We can check it by running the Action
.
The
Action
generates a change in the distribution system that remains until the end of the execution of the power flow modes orSystemClass.init_sys
method.
from numpy.random import rayleigh
wind_speed_mean = 7
@actions
def change_wtg(distSys, wg):
#Create a wind speed from Rayleigh distribution.
wind_speed = rayleigh(wind_speed_mean)
#Get the power output from the Wind generator.
power_out = wg.power_output(wind_speed)
#Set the power output in the generator.
distSys.run_command(f"Generator.{wg.name}.kw = {power_out}")
#Run the action.
change_wtg(distSys, myWTG1)
print( distSys.run_command(f"? Generator.{myWTG1.name}.kw") )
#Restart the distribution system.
distSys.init_sys()
print( distSys.run_command(f"? Generator.{myWTG1.name}.kw") )
1500 1500
However, an Action
is only properly executed within a power flow mode when it receives only the instance of SystemClass
as an argument.

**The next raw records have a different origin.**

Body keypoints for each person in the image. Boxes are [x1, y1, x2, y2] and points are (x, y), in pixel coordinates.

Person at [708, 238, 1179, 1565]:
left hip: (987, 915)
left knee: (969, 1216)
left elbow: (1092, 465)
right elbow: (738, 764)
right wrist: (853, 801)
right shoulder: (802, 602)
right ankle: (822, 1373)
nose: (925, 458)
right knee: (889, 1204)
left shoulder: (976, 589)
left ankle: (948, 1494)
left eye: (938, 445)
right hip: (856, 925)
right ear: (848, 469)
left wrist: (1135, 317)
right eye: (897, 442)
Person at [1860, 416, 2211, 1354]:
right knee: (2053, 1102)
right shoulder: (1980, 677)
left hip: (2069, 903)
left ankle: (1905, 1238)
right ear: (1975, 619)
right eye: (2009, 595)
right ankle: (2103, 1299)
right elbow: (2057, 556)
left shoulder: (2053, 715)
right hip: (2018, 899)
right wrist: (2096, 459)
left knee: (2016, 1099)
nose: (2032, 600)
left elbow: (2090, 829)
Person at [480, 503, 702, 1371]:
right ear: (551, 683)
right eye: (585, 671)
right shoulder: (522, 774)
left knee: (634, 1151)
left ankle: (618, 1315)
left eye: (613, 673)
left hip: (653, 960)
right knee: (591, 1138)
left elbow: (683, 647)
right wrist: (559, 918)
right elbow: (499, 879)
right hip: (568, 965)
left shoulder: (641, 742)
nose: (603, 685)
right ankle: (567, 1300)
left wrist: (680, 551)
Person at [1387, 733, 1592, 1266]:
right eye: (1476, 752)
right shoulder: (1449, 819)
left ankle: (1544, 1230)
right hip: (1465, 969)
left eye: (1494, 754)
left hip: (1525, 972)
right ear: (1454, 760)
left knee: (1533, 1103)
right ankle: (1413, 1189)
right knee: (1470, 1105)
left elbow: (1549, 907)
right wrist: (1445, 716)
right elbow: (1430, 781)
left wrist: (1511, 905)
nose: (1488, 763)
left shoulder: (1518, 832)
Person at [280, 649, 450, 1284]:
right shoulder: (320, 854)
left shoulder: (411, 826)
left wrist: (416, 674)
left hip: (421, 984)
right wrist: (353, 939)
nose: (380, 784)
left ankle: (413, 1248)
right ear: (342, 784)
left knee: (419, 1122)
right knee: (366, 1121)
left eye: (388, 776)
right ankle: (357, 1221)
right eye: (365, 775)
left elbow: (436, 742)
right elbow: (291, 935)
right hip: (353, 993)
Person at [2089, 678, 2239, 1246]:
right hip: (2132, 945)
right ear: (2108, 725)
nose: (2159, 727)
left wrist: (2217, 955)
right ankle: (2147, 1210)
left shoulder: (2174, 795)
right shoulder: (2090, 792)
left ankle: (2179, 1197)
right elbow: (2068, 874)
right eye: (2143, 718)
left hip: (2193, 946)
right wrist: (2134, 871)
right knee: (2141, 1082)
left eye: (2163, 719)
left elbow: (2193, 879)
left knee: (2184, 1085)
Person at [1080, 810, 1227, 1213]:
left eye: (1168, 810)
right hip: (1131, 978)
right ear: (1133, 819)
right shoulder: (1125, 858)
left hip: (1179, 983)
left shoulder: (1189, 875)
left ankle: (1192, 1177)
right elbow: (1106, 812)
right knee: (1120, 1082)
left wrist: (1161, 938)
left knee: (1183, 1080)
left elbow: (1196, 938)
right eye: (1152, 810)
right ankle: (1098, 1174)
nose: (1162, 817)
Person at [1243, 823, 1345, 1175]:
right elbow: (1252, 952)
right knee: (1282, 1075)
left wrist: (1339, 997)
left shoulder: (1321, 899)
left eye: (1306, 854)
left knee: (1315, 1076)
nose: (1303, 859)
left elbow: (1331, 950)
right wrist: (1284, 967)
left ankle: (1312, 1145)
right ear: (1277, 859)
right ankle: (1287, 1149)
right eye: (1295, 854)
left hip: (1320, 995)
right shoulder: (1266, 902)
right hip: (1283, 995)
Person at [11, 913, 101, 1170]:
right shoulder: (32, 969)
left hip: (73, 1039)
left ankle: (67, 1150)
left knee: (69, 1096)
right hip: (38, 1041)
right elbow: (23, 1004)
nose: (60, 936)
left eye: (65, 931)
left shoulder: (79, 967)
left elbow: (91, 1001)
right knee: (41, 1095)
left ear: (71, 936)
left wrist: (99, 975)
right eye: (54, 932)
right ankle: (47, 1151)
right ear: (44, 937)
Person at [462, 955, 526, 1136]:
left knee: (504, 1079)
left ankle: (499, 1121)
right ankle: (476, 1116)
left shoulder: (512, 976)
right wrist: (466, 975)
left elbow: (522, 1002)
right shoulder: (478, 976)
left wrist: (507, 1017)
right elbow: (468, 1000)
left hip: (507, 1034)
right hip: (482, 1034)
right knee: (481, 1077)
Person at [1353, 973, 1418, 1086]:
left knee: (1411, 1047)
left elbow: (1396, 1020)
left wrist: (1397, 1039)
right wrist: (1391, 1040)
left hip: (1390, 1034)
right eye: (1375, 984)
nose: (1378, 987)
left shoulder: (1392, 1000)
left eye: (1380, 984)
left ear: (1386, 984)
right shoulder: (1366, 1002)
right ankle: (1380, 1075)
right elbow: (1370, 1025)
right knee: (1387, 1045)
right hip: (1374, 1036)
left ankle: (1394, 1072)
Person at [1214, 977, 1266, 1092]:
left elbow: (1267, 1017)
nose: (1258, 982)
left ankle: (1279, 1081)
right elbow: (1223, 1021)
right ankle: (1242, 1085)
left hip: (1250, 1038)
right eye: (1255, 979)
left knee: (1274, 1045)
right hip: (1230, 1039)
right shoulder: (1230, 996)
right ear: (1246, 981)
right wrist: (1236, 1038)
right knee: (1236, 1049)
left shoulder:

Therefore, we created two other Actions based on change_wtg
that exclusively alter one of the wind generators.
Finally, we can see the impact of the two generators on the IEEE 13 bus by running the run_mote_carlo
again passing the two Actions created.
# Create a action for each Wind generator.
change_wtg1 = lambda distSys: change_wtg(distSys, myWTG1)
change_wtg2 = lambda distSys: change_wtg(distSys, myWTG2)
# Run the Monte Carlo with these actions.
losses = run_monte_carlo(
10000,
actions = [change_loads, change_wtg1, change_wtg2],
tools = [get_loss]
)
losses_df = reduce_losses(losses)
losses_df.boxplot(column=["kW", "kVAr"])
plt.show()
That's all, folks. Now you can create your Action, Tool, and Reduction functions and simulate your super modern smart distribution system.